You get an academic culture averse to disagreement; one with an impulse to silence if a privileged narrative, one deemed noble and socially conscious, is challenged too vociferously. Conformity tends to be valued over curiosity. With this, the academy, and disciplines like sociology, veer from their primary purpose—the unrestrained pursuit of truth which can only be achieved via open debate and disagreement.
3. Do you think sociology is salvageable?
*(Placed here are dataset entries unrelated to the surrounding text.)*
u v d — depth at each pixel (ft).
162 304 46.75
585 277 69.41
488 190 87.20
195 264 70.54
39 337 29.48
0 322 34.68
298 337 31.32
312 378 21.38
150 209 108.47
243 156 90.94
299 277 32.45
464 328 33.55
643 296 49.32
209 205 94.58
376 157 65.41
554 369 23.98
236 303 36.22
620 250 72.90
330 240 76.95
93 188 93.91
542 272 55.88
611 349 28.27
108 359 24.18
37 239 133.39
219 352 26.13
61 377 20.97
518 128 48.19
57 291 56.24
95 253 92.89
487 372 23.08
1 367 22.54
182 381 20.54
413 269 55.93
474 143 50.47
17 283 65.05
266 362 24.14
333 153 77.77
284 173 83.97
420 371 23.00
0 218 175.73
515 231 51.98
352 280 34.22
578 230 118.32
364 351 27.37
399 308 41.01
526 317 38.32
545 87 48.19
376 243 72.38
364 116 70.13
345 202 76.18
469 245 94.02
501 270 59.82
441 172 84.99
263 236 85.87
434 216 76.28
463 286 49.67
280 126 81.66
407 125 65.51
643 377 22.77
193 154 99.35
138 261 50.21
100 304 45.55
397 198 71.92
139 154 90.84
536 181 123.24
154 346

Yes, I think sociology is an important and worthwhile discipline, and I don’t think its ideological capture is as complete as you and others make it out to be. One reason sociology has been vulnerable to politization, and has struggled to cement an identity as an academic discipline, has to do with the fact that its disciplinary boundaries are more permeable than that of most other fields. Sociology departments often hire faculty with non-sociology PhDs – PhDs in gender studies, cultural geography, social anthropology, cultural studies, etc. Many sociology grad programs admit students without prior degrees in sociology. I myself was admitted to a sociology PhD program with a Master of Social Work degree, though I do hold a BA in sociology.
This has resulted in perspectives from diverse fields infiltrating sociology, like postmodernism, poststructuralism, postcolonialism, critical race theory, and so on. It’s also diversified the range of methodologies, or approaches to research, employed in sociology. Some see this as a strength, and it is in many ways. But it has resulted in a discipline that’s greatly divided methodologically, theoretically, and politically. Nevertheless, there are empirically-oriented sociology departments that produce rigorous, high-quality research.
At its best, sociology provides students with a complete, well-rounded education. You learn different perspectives on how the world works, and gain valuable insights into social problems. You learn how to think critically, formulate and substantiate arguments, as well as how to convey your ideas in writing. You gain statistical literacy and learn how to conduct and critically appraise social research. This can lead to opportunities in fields like market research, or evaluation and needs assessment research in the non-profit sector. But even if you never conduct research, having the informed wherewithal to critique it is critical in a world where we’re bombarded with stats and research findings.
Also, serious rigorous sociological analysis is vital as far as elevating our understanding of the world and informing social policies that aim to address social problems. And while there is a tendency these days to overgeneralize from lived experience, there’s something to be said for a discipline inclined to amplify the voices and experiences of the marginalized. For all of these reasons, I think sociology still has something valuable to offer students and society.